-------- TEXTE PRÉSENTÉ --------

Le titre « Ruḥ ad teɣṛeḍ ruḥ » (va t’instruire) reproduit ci-après est un appel contre l’illettrisme ambiant de l’époque. D’emblée Dda Ahcène assène :

Va donc t’instruire va 

Que tu sache au moins écrire

L’instruction t’apprend

C’est un investissement…

C’est dire les frustrations que pouvait susciter l’analphabétisme. En Kabylie, plus qu’ailleurs, nos aînés avaient compris que seule une éducation de qualité pouvait nous offrir des lendemains meilleurs et nous éloigner de ces collines ingrates. Et, ils avaient bien raison ! Ce qui frustrait le plus nos émigrés, c’est d’être éloignés de leurs familles et ne pas pouvoir communiquer directement par voie épistolaire.

Pour la petite histoire ; dès nos premières années de scolarité, les femmes du village affluaient pour nous solliciter afin de rédiger des lettres à leur maris exilés. Quand bien même nous le faisions dans un français approximatif, mais nous le faisions quand même. Et, ce furent pour nous, de sacrés exercices de traduction. L’introduction de ces missives était bien rodée « Je t’écris cette lettre pour te faire savoir de mes nouvelles, que la santé est bonne, en espérant que toi de même… ».

Le plus drôle, c’est que quand, enfants, nous nous sommes retrouvés en France, ce furent les mêmes sollicitations de la part des maris qui, tout comme leurs épouses, ne savaient ni lire, ni écrire.

-------- EXTRAITS DE DONNÉES --------

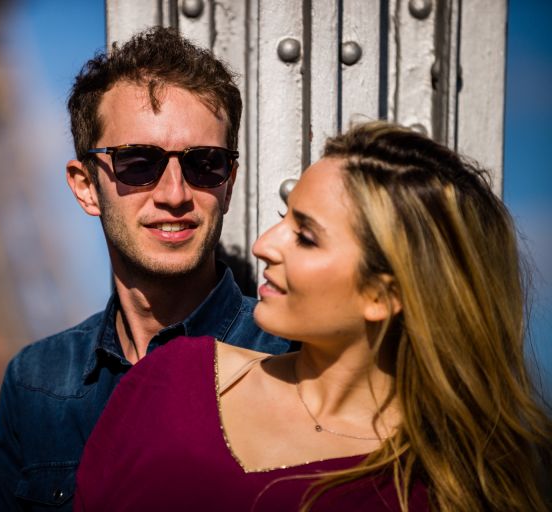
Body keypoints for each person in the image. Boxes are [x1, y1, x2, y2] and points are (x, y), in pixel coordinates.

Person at [74, 121, 552, 511]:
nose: (263, 245)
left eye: (305, 236)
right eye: (285, 217)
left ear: (382, 295)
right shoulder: (171, 380)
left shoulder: (445, 488)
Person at [0, 27, 294, 511]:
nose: (175, 194)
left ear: (228, 183)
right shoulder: (36, 383)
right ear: (85, 187)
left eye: (205, 163)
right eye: (138, 163)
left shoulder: (292, 360)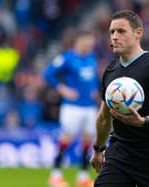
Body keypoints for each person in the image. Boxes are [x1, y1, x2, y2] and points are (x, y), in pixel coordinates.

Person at [90, 10, 149, 187]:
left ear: (138, 33)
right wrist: (98, 149)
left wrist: (144, 121)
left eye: (121, 31)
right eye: (112, 32)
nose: (115, 37)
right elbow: (103, 117)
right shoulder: (111, 71)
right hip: (119, 153)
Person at [44, 28, 99, 187]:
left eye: (92, 43)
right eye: (88, 42)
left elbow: (93, 78)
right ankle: (55, 175)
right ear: (79, 41)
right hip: (72, 107)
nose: (90, 45)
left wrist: (95, 91)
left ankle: (82, 177)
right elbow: (48, 74)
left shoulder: (91, 58)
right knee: (66, 138)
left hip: (89, 106)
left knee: (88, 140)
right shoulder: (67, 58)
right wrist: (62, 89)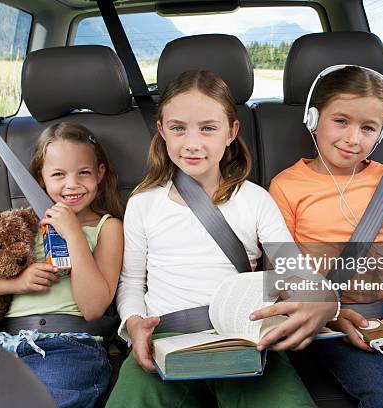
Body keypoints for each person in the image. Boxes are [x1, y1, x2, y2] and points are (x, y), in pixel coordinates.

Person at [106, 70, 338, 408]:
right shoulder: (144, 203)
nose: (192, 143)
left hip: (242, 340)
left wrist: (325, 300)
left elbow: (295, 270)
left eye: (208, 128)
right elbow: (130, 284)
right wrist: (134, 324)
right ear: (161, 131)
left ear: (231, 132)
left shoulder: (255, 200)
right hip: (165, 343)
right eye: (178, 128)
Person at [269, 65, 383, 408]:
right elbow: (283, 269)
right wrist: (330, 314)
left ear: (382, 133)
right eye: (341, 121)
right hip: (331, 321)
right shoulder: (287, 186)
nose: (353, 138)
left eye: (368, 128)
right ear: (313, 119)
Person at [0, 121, 124, 408]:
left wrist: (73, 234)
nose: (72, 184)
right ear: (40, 178)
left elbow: (93, 306)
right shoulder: (19, 226)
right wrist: (15, 284)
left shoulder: (107, 228)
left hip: (69, 346)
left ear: (100, 173)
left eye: (83, 173)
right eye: (58, 174)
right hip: (5, 345)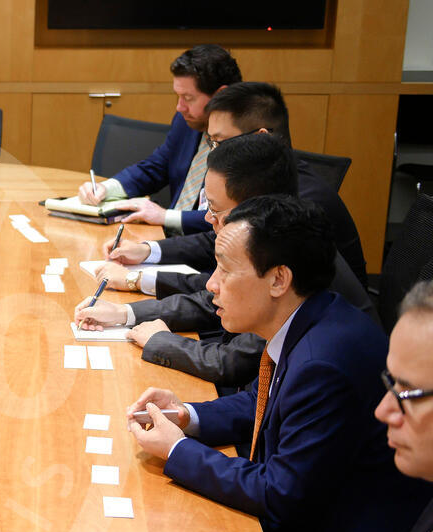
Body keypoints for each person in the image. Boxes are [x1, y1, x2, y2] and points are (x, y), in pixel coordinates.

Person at [125, 195, 432, 532]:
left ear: (278, 280)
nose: (212, 285)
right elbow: (260, 400)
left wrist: (177, 451)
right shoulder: (313, 317)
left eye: (225, 270)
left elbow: (279, 494)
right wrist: (187, 416)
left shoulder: (323, 361)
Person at [74, 134, 375, 389]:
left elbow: (233, 362)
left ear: (251, 208)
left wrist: (161, 339)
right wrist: (125, 312)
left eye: (215, 209)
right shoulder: (272, 234)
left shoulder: (287, 257)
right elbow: (214, 298)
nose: (207, 218)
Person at [98, 81, 368, 290]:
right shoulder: (261, 179)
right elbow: (216, 241)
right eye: (211, 143)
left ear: (261, 138)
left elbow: (238, 291)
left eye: (221, 142)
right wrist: (148, 250)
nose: (214, 154)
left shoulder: (299, 202)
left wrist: (137, 281)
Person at [77, 44, 241, 235]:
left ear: (220, 95)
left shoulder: (247, 141)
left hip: (208, 246)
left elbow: (231, 218)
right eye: (178, 97)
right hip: (168, 237)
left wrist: (164, 216)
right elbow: (157, 167)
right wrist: (106, 188)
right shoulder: (186, 121)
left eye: (188, 98)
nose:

--------

D'après le texte présenté, que demandaient les femmes du village aux enfants dès leurs premières années de scolarité ?

Elles leur demandaient de rédiger des lettres à leurs maris exilés.